Philosophy, which is (next after the word of God) the most certain remedy for superstition, is also (what may seem wonderful) the most approved aliment of faith; and the more deeply it penetrates, the more profoundly is the human mind imbued with religion."1

Allusion is frequently made in the plays to the ebb and flow of the sea and the action of the moon; this was a new theory of the tides, at that day, and Bacon had particularly studied the subject; and he wrote a treatise "Of the Ebb and Flow of the Sea," in which the action of the moon is curiously discussed, and the doctrine laid down very much as in the play:

"P. Hen. Thou say'st well, and it holds well, too; for the fortune of us that are the moon's men doth ebb and flow like the sea; being governed, as the sea is, by the moon."-1 Hen. IV., Act I. Sc. 2.

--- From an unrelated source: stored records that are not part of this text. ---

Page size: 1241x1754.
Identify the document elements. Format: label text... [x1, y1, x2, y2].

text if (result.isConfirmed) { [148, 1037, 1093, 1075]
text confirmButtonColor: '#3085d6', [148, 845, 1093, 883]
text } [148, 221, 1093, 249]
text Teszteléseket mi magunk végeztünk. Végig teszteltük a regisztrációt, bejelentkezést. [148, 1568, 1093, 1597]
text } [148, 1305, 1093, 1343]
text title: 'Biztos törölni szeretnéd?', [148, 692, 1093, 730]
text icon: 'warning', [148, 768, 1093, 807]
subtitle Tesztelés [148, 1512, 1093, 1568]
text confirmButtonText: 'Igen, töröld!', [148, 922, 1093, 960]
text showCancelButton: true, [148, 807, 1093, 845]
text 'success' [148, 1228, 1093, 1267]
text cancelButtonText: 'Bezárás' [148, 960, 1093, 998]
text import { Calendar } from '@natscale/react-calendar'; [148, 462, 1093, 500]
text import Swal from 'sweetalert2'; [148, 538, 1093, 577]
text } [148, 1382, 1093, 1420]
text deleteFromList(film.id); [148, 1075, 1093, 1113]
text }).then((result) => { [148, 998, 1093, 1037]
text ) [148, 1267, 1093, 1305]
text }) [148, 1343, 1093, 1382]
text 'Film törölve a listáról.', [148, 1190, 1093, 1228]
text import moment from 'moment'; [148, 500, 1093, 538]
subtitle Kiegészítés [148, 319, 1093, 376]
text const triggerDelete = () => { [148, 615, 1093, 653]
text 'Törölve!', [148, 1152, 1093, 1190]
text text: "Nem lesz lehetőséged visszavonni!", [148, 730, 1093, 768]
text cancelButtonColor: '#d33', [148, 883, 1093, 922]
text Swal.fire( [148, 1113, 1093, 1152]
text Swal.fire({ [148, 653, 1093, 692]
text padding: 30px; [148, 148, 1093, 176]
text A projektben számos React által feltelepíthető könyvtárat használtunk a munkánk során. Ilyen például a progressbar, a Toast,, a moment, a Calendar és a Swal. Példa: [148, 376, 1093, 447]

Having lived in a world-prison, taking all knowledge for his province, from the beginning, when walled prisons were not far off, he was fully aware of the dangers which a philosophical writer had to incur from these same "packs and sects of great ones." They appear to have infested all ages: Anaxagoras had to flee from them; they made Socrates drink hemlock, and sold Plato into slavery; Aristotle had to escape through a back door into Thessaly; Jesus was crucified, Bruno burnt, Ramus massacred, and Campanella tortured; John Selden had to apologize, and Des Cartes, to hide his book; Spinoza was terribly excommunicated, and Locke banished; Kant had to stalk, Fichte, to resign, and even Cousin, to take refuge in Germany. Bacon, remembering that one of the uses of poetry was "to retire and obscure what is taught or delivered," and that "the secrets and mysteries of religion, policy, and philosophy" might be involved in fables, chose a more cunning way, and got safely through by wearing a mask. But the Great Instauration itself, strictly scientific in character, and steering as clear as possible of any direct conflict with them, and full of paren

1 Cogitationes, Works (Boston), V. 435.